Google’s Overview feature had erroneously linked companies with questionable business practices, subscription traps, and fraudulent schemes. It had linked the plaintiffs with information about other, in fact, dubious companies and invented connections that did not exist.
Google had argued that it is not responsible for data processing itself and does not adopt the third-party content displayed in the overview as its own.
The court strongly rejected Google’s argument. It ruled that AI summaries do not merely display or link to search results but constitute separate content to the search engine operator.
The defense was relying on existing case law of the Federal Court, which protects search engine operators from direct liability in relation to the simple listing of third party content.
However, the court found that this did not apply to Google’s AI tools.

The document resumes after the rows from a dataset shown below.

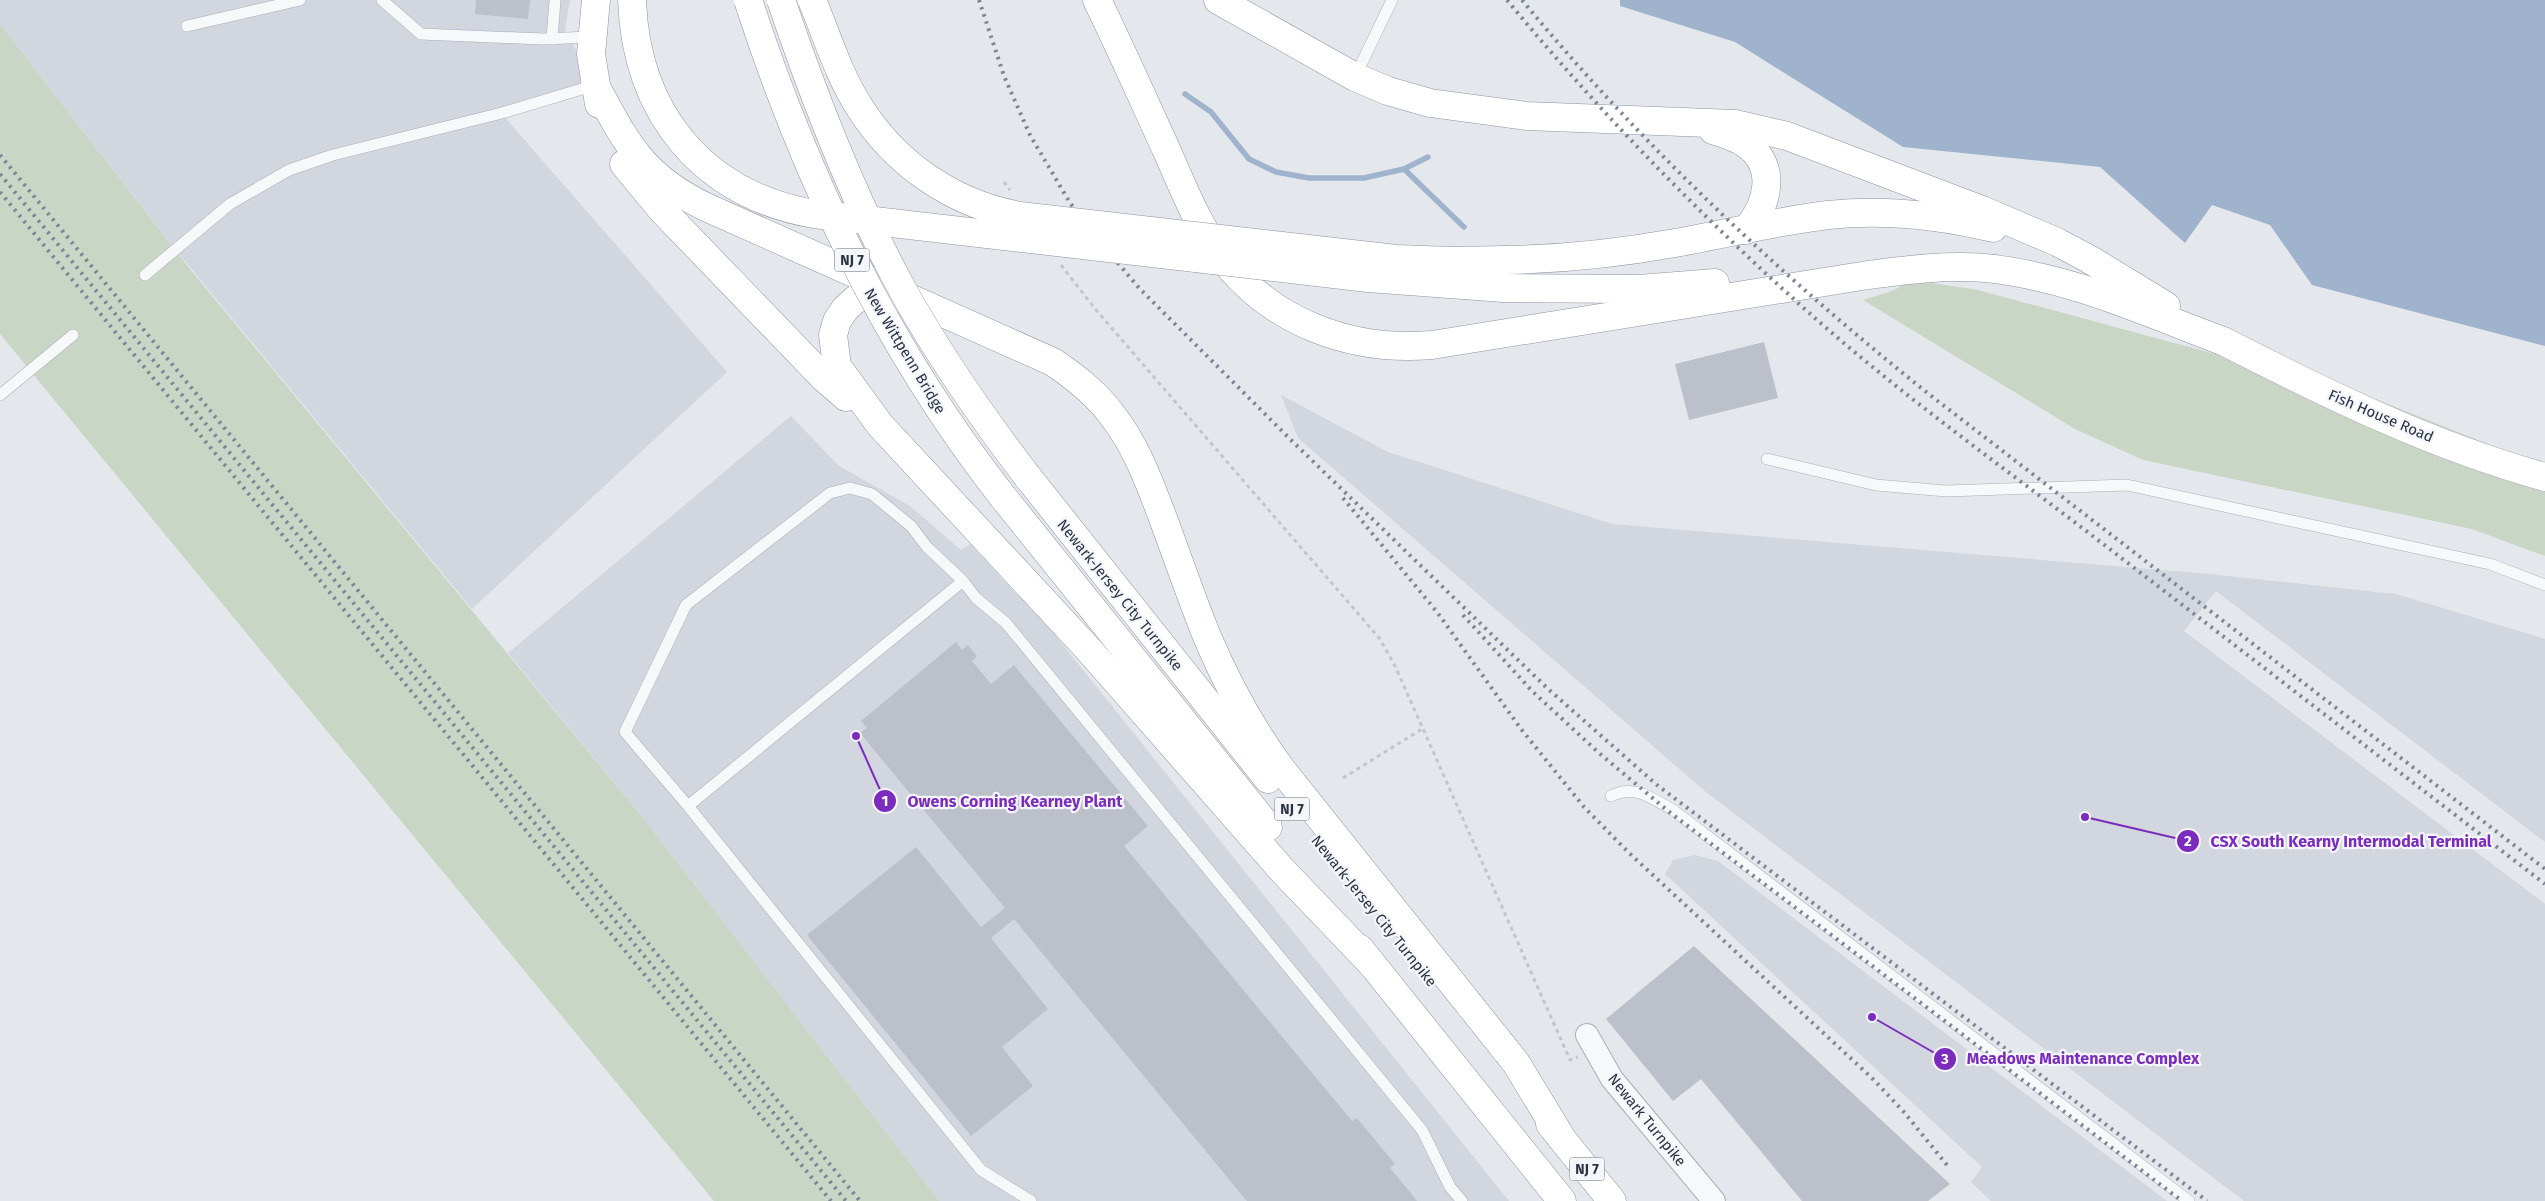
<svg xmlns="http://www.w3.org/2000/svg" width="2545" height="1201" font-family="'Fira Sans',sans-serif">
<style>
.built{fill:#d2d6de}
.green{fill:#c9d6c5}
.water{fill:#9fb4cc}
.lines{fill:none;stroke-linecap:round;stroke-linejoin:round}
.stream{stroke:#9fb4cc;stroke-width:5.5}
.building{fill:#bbc0ca}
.service-casing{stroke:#a9aeb7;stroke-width:12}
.minor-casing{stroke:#a9aeb7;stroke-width:24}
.secondary-casing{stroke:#a9aeb7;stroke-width:29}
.motorway-casing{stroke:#8b94a3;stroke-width:29}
.path{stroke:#c2c5cb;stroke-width:3;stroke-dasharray:4 4;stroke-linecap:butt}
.service{stroke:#f7f8fa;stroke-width:11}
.minor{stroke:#f7f8fa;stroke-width:22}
.secondary{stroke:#fff;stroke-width:28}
.motorway{stroke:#fff;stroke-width:28}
.rail{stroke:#7d8696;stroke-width:4;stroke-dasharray:2.5 5;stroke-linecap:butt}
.motorway-bridge-casing{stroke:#8b94a3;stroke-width:29;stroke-linecap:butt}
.motorway-bridge{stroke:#fff;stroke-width:28}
.labels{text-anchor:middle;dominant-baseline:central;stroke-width:4.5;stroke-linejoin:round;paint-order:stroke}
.shield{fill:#f4f6f9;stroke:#676e7b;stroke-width:1}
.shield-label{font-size:14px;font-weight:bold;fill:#2b3445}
.street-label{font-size:15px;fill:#2b3445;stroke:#f4f6f9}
.leader{fill:none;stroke:#7b2cbf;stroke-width:2}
.callout-dot{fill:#7b2cbf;stroke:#f4f6f9;stroke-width:2}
.mark-label{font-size:15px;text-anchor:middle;font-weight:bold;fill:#fff}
.callout-label{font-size:16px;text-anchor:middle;font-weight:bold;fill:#7b2cbf;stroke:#f4f6f9;stroke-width:4.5;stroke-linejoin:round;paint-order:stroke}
</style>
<rect width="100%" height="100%" fill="#e4e7ec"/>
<g class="built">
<polygon points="0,0 570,0 565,30 595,85 502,114 727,372 472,609 175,249 0,24"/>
<polygon points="1281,395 1388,452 1612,524 2209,574 2396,594 2545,639 2545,842 2216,591 2184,631 2545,904 2545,1201 2244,1201 1706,792 1298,438"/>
<polygon points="791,416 839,466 910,506 961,550 970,544 1055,635 1509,1201 939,1201 643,818 508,653"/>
<polygon points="1695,855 1718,861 2167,1201 1991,1201 1971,1182 1982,1167 1665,874 1673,860"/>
</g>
<g class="green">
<polygon points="0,24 190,269 643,818 939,1201 714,1201 0,334"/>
<polygon points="1912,280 1978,290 2363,394 2545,467 2545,556 2472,529 2143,460 2075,429 1863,300 1892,291"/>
</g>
<polygon class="water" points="1620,0 2545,0 2545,346 2312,285 2270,225 2212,205 2185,243 2100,167 1903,147 1735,42 1620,6"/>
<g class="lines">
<g class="stream">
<polyline points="1185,94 1211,112 1249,159 1276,172 1309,178 1364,178 1404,169 1428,157"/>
<polyline points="1404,169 1464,227"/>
</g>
</g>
<g class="building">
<polygon points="476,0 530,0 528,19 475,14"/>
<polygon points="1764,342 1778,398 1689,420 1675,364"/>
<polygon points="956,642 962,650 968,645 977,656 972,661 991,684 1014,665 1148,826 1124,846 1352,1121 1357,1118 1395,1164 1390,1168 1417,1201 1247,1201 1014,919 991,938 1048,1009 1002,1047 1033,1086 971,1136 807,935 916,847 981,927 1005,908 860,733 867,728 861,721"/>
<polygon points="1694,946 1950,1184 1928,1201 1802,1201 1701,1079 1673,1101 1606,1019"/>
</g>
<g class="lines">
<defs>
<g id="service">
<polyline points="382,0 421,34 543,39 591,37"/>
<polyline points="187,26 300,0"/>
<polyline points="552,39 555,0"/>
<polyline points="1355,77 1392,0"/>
<polyline points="145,275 230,204 289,170 333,155 502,113 595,85"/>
<polyline points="0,395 73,335"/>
<polyline points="1767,459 1876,485 1946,491 2127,485 2490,564 2545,585"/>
<path d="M1611 796C1634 784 1652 798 1673 810L2189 1201"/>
<polyline points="688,806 625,732 686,605 830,493 850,488 872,494 911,526 927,547 963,581"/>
<polyline points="1031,1201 981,1170 688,806 963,581 976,598 1006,623 1394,1096 1422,1130 1450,1187 1462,1201"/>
</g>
<polyline id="minor" points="1587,1035 1612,1079 1714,1201"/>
<path id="secondary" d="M2223 341C2327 394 2432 446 2545 477"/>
<g id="motorway">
<polyline points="596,0 591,54 599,104"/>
<path d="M1097 0C1121 49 1143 99 1166 149 1182 185 1197 224 1221 256 1271 323 1352 352 1432 345L1868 275C1906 270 1945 265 1985 268 2068 276 2145 312 2223 341"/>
<polyline points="1218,0 1355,77 1388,91 1430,103 1526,116 1735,124 1787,136 1982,210 2057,242 2089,259 2166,306"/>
<path d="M595 85C627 145 644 178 708 208L1053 362C1075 377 1096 393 1112 415 1135 444 1148 479 1161 513 1176 553 1190 594 1206 634 1226 682 1251 728 1282 770L1516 1063 1561 1137"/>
<path d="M1713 130C1724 134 1736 137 1746 144 1778 166 1768 205 1746 230"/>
<polyline points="624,164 662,210 824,378 846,397"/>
<path d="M1506 260C1563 259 1619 253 1675 243 1726 234 1777 221 1828 215 1883 209 1939 215 1993 228"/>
<polyline points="1504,288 1639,289 1715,283"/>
<polyline points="895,299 871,295 856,299 845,309 837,321 833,335 837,366 880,425 1089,650 1282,870 1372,964"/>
<polyline points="1027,476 1268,779"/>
<polyline points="1003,497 1268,827"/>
<polyline points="1360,949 1562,1201"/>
<polyline points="1550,1124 1612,1201"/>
</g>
</defs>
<use href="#service" class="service-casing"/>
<use href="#minor" class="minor-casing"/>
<use href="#secondary" class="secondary-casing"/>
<use href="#motorway" class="motorway-casing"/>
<g class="path">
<polyline points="1004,182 1010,190"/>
<polyline points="1061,265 1096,310 1380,639 1396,668 1570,1060 1578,1057"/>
<polyline points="1343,778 1422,729"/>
</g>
<use href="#service" class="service"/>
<use href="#minor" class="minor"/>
<use href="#secondary" class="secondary"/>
<use href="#motorway" class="motorway"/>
<g class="rail">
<polyline points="979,0 1004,76 1030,135 1070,203 1096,237 1139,288 1293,442 1547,688 1657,785 2207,1201"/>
<path d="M1507 0C1596 108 1693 208 1797 302 1898 394 2012 473 2120 557 2262 666 2403 775 2545 884"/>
<path d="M1522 0C1643 147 1781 276 1930 395L2545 869"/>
<polyline points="0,155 860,1201"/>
<polyline points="0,174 846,1201"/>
<polyline points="0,192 831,1201"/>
<polyline points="1343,498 1437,612 1521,729 1584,807 1628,852 1872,1078 1903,1111 1947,1165"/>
<polyline points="1463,615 1532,691 1599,753 1668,811 2182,1201"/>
</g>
<defs>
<g id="motorway-bridge">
<path d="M632 0C636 112 701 194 814 214L1368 278 1504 288"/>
<path d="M748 0C806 179 886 348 1003 497"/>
<path d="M781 0C814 98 852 196 901 287 938 354 981 416 1027 476"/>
<path d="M812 0C827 36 839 76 860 108 896 165 954 204 1020 216L1396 259 1451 261 1506 260"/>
</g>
</defs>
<use href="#motorway-bridge" class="motorway-bridge-casing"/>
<use href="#motorway-bridge" class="motorway-bridge"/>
</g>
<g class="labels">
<g class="shield">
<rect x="834.5" y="248.5" width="35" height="23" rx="4"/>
<rect x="1274.5" y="797.5" width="35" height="23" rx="4"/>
<rect x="1569.5" y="1157.5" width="35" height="23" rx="4"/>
</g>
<g class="shield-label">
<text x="852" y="260">NJ 7</text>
<text x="1292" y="809">NJ 7</text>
<text x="1587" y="1169">NJ 7</text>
</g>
<g class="street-label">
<text transform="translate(905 351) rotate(59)">New Wittpenn Bridge</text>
<text transform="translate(2381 416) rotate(23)">Fish House Road</text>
<text transform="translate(1120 595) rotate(51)">Newark-Jersey City Turnpike</text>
<text transform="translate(1374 911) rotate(51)">Newark-Jersey City Turnpike</text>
<text transform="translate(1647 1120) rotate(51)">Newark Turnpike</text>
</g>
</g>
<path class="leader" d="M856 736L885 801M2085 817L2188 841M1872 1017L1945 1059"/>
<g class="callout-dot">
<circle cx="856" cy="736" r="5"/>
<circle cx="2085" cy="817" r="5"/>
<circle cx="1872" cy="1017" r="5"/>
<circle cx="885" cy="801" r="12"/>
<circle cx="2188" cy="841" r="12"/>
<circle cx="1945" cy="1059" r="12"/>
</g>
<g class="mark-label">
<text x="885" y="806">1</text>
<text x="2188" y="846">2</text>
<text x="1945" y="1064">3</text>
</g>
<g class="callout-label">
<text x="1015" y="807">Owens Corning Kearney Plant</text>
<text x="2351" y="847">CSX South Kearny Intermodal Terminal</text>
<text x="2083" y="1064">Meadows Maintenance Complex</text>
</g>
</svg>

Why was the AI overview considered different?
Because the AI summarizes the results in its own words, evaluates their content, and presents them in a structured format, the judges rule that Google creates entirely new, independent statements that go beyond mere links.
The court also rejected Google’s line of defense, namely, that users could verify the sources themselves through the links and knew anyway that “AI-generated information should not be blindly trusted.”
The judges said the AI observation is “a self-contained statement with independently understandable content”. The court found that the reader was not given any indication of any unreliability in the content.
The court ordered Google to stop spreading false claims and bear 80% of the legal costs.
A Google spokesperson said: “We invest heavily in the quality of AI observations to ensure that most answers provide accurate information.”
The company said it would carefully review the decision, which is not yet final.